The online explosion over the past number of years has seen an incredible growth in the number of businesses actively engaging in online marketing.
The digital environment is now part of your customer’s daily lives and as a result must become a core component of your online advertising strategy. In doing so, your digital strategy must be profitable for you as a company. It is no longer acceptable to advertise just for the sake of it and spend 100’s of euro on Google ads or social media campaigns without seeing a return.

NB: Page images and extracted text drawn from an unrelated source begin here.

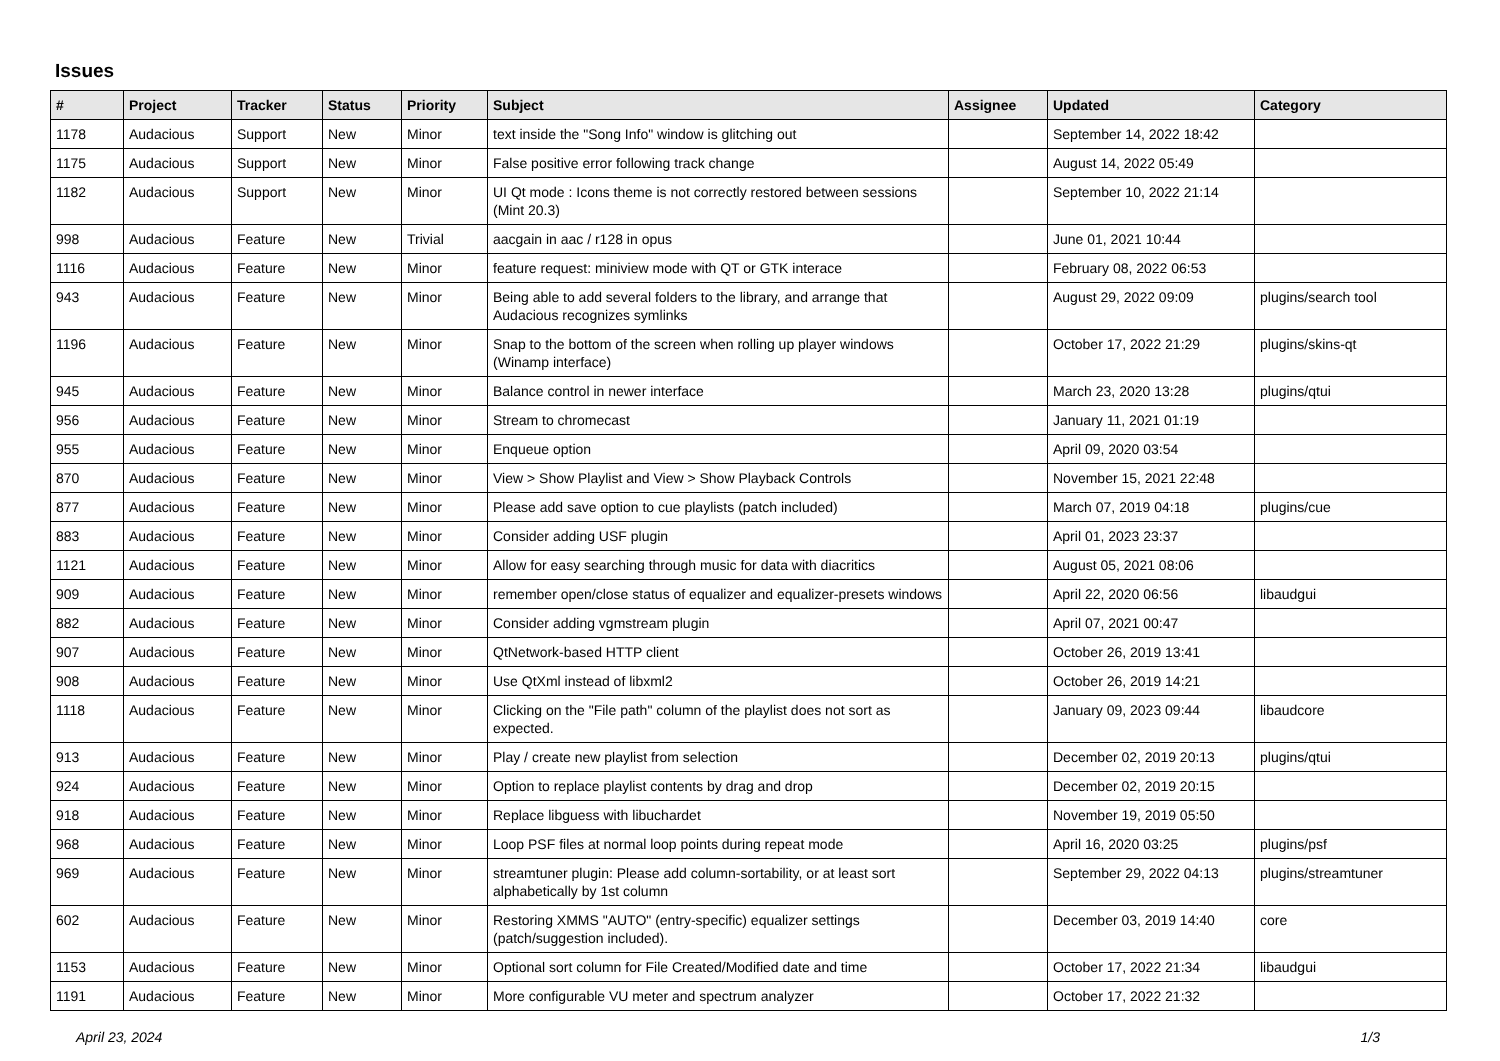Issues
| # | Project | Tracker | Status | Priority | Subject | Assignee | Updated | Category |
| --- | --- | --- | --- | --- | --- | --- | --- | --- |
| 1178 | Audacious | Support | New | Minor | text inside the "Song Info" window is glitching out | | September 14, 2022 18:42 | |
| 1175 | Audacious | Support | New | Minor | False positive error following track change | | August 14, 2022 05:49 | |
| 1182 | Audacious | Support | New | Minor | UI Qt mode : Icons theme is not correctly restored between sessions (Mint 20.3) | | September 10, 2022 21:14 | |
| 998 | Audacious | Feature | New | Trivial | aacgain in aac / r128 in opus | | June 01, 2021 10:44 | |
| 1116 | Audacious | Feature | New | Minor | feature request: miniview mode with QT or GTK interace | | February 08, 2022 06:53 | |
| 943 | Audacious | Feature | New | Minor | Being able to add several folders to the library, and arrange that Audacious recognizes symlinks | | August 29, 2022 09:09 | plugins/search tool |
| 1196 | Audacious | Feature | New | Minor | Snap to the bottom of the screen when rolling up player windows (Winamp interface) | | October 17, 2022 21:29 | plugins/skins-qt |
| 945 | Audacious | Feature | New | Minor | Balance control in newer interface | | March 23, 2020 13:28 | plugins/qtui |
| 956 | Audacious | Feature | New | Minor | Stream to chromecast | | January 11, 2021 01:19 | |
| 955 | Audacious | Feature | New | Minor | Enqueue option | | April 09, 2020 03:54 | |
| 870 | Audacious | Feature | New | Minor | View > Show Playlist and View > Show Playback Controls | | November 15, 2021 22:48 | |
| 877 | Audacious | Feature | New | Minor | Please add save option to cue playlists (patch included) | | March 07, 2019 04:18 | plugins/cue |
| 883 | Audacious | Feature | New | Minor | Consider adding USF plugin | | April 01, 2023 23:37 | |
| 1121 | Audacious | Feature | New | Minor | Allow for easy searching through music for data with diacritics | | August 05, 2021 08:06 | |
| 909 | Audacious | Feature | New | Minor | remember open/close status of equalizer and equalizer-presets windows | | April 22, 2020 06:56 | libaudgui |
| 882 | Audacious | Feature | New | Minor | Consider adding vgmstream plugin | | April 07, 2021 00:47 | |
| 907 | Audacious | Feature | New | Minor | QtNetwork-based HTTP client | | October 26, 2019 13:41 | |
| 908 | Audacious | Feature | New | Minor | Use QtXml instead of libxml2 | | October 26, 2019 14:21 | |
| 1118 | Audacious | Feature | New | Minor | Clicking on the "File path" column of the playlist does not sort as expected. | | January 09, 2023 09:44 | libaudcore |
| 913 | Audacious | Feature | New | Minor | Play / create new playlist from selection | | December 02, 2019 20:13 | plugins/qtui |
| 924 | Audacious | Feature | New | Minor | Option to replace playlist contents by drag and drop | | December 02, 2019 20:15 | |
| 918 | Audacious | Feature | New | Minor | Replace libguess with libuchardet | | November 19, 2019 05:50 | |
| 968 | Audacious | Feature | New | Minor | Loop PSF files at normal loop points during repeat mode | | April 16, 2020 03:25 | plugins/psf |
| 969 | Audacious | Feature | New | Minor | streamtuner plugin: Please add column-sortability, or at least sort alphabetically by 1st column | | September 29, 2022 04:13 | plugins/streamtuner |
| 602 | Audacious | Feature | New | Minor | Restoring XMMS "AUTO" (entry-specific) equalizer settings (patch/suggestion included). | | December 03, 2019 14:40 | core |
| 1153 | Audacious | Feature | New | Minor | Optional sort column for File Created/Modified date and time | | October 17, 2022 21:34 | libaudgui |
| 1191 | Audacious | Feature | New | Minor | More configurable VU meter and spectrum analyzer | | October 17, 2022 21:32 | |
April 23, 2024 1/3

Anecdotal feedback is no longer enough.
Saying your website is busy when you spend money on Facebook or after you send a marketing email, is not useful, nor should it be acceptable. In my 3 years working at Dmac Media, I can count on one hand the number of conversations I’ve had with companies who can clearly identify at what point they are profitable when it comes to digital marketing. More often than not, online advertising, whether it’s social media, pay per click and even email marketing, has been undertaken by business out of necessity.

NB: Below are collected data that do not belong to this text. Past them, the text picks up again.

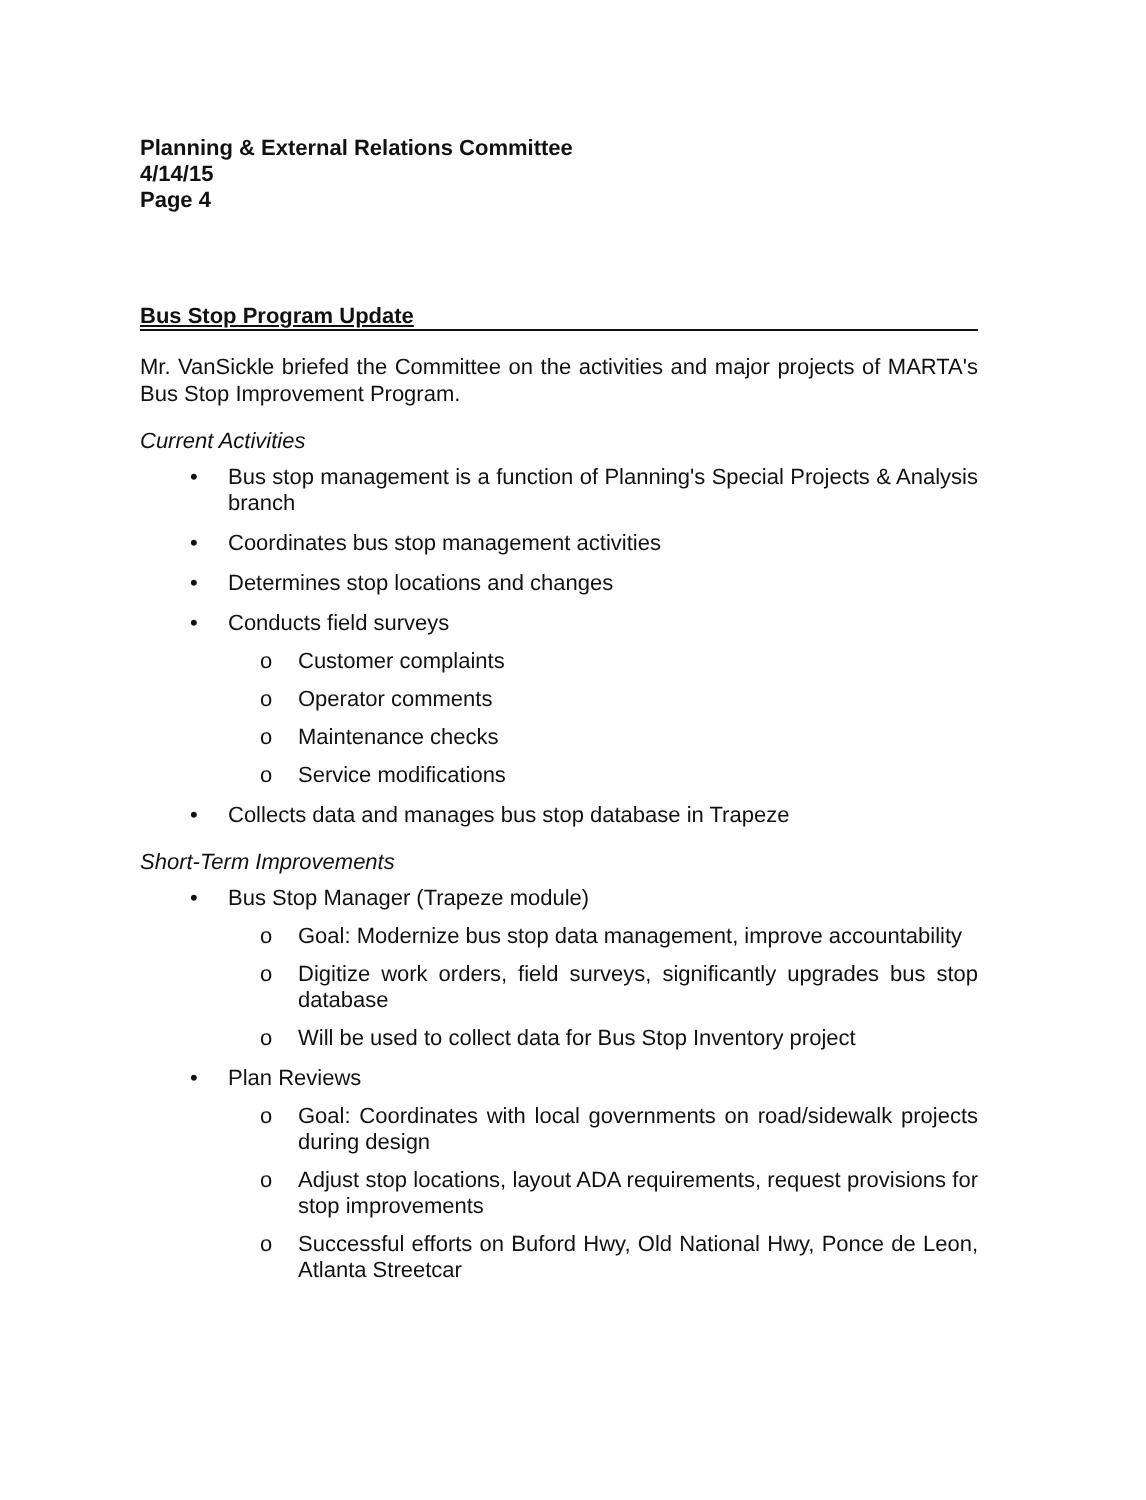Planning & External Relations Committee
4/14/15
Page 4
Bus Stop Program Update
Mr. VanSickle briefed the Committee on the activities and major projects of MARTA's Bus Stop Improvement Program.
Current Activities
• Bus stop management is a function of Planning's Special Projects & Analysis branch
• Coordinates bus stop management activities
• Determines stop locations and changes
• Conducts field surveys
o Customer complaints
o Operator comments
o Maintenance checks
o Service modifications
• Collects data and manages bus stop database in Trapeze
Short-Term Improvements
• Bus Stop Manager (Trapeze module)
o Goal: Modernize bus stop data management, improve accountability
o Digitize work orders, field surveys, significantly upgrades bus stop database
o Will be used to collect data for Bus Stop Inventory project
• Plan Reviews
o Goal: Coordinates with local governments on road/sidewalk projects during design
o Adjust stop locations, layout ADA requirements, request provisions for stop improvements
o Successful efforts on Buford Hwy, Old National Hwy, Ponce de Leon, Atlanta Streetcar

I’ve lost count of the number of times where businesses have been advertising online without clearly defined conversion metrics.
From setting up online goals to transaction capturing, conversion led optimisation is an underpinning element to successful digital marketing. For the most part, however, the fault of this does not rest with the business owner. In many cases, advances in tracking software that have not been implemented, resulting in reporting inaccuracies.
Let’s take Google Ads for instance. If you’re an eCommerce business and have not updated to Global Site Tag tracking in the past 6 months, there is a good chance your Google Ads Conversions are inaccurate. This could mean, a keyword or campaign that you might consider to be performing very well, could in fact be costing you money.
Putting conversions and conversion metrics at the forefront of your digital optimisation strategy is key.
Rather than simply counting the number of enquiries your
website generates, look at the number of new customers you actually win as a
result of those enquiries. In a perfect world, every enquiry your website
generates would turn into a paying customer. However, it is far from a perfect
world we live in, and paying close attention to the number of new customers
your company on-boards will showcase the true value of your marketing efforts.
This is why we recommend utilising cost per acquisition metrics over cost per conversions in this instance. While this can prove an easy to analyse metric for an eCommerce business, it is more difficult when your business relies on sales follow ups and onboarding strategies to convert an enquiry into a customer.
We recommend that our clients go one step further in this regard. Utilising cost per acquisition metrics rather than cost per conversion can offer real insight into your digital campaigns.
What’s the difference? Well let’s examine them a bit more closely.
Conversions are anything you deem to be valuable for your business. This could include a range of behaviours from a view of your companies contact details onsite or to a newsletter sign up. Conversions tend to have a marketing objective. For instance, in the case of the Contact Page Views example above, the objective of the campaign could be to drive more telephone calls to your business.
By contrast, acquisition is actually acquiring a new customer and may take some time or considerable touchpoints. For instance, your sales team may have to deal with 10 enquiries to acquire just one customer. From an analysis point of view, this example suggests that 9 enquires were defunct and invaluable, however they cost your business money in gaining them.
Sample Brochure Website Month
Advertising Spend: €1000 Enquiries (Conversions): 50 Cost per Enquiry: €22 per enquiry Customers Won: 10 Average Order Value: €180 Cost Per Acquisition: €100 per customer won % Cost Per Acquisition: 55.55%
In this example the company are likely to be losing money on
each customer won when admin is added as a cost. This company should strive to
reduce their CPA% as soon as possible through a reduction of their advertising
outlay or improvement in their onboarding strategies.
Sample eCommerce Website
Advertising Spend: €1000 Transactions: 100 Cost/Conversion (Transactions): €10 Average Order Value: €130 Cost Per Acquisition: €10 % Cost Per Acquisition: 7.69%
In this example, we see that the company was able to
generate 100 orders for their €1000 advertising spend. With the average order
value being €130, this represents a CPA% of 7.69%. Even without knowing the
profit margins of this company, there is still a strong likelihood that this
customer is going to be profitable having achieved a 7.69% CPA figure. At this
point the company should look to scale up their approach but strive to maintain
their % CPA as they do so to grow their market share.
So you see, the tools to track profitable customer actions are available to all online businesses, who should endeavour to use these tools whenever possible. Doing so, provides deep insight into the channels and methods that are fueling your online success or failure and help hone your marketing tactics, and ultimately increase your bottom line profits.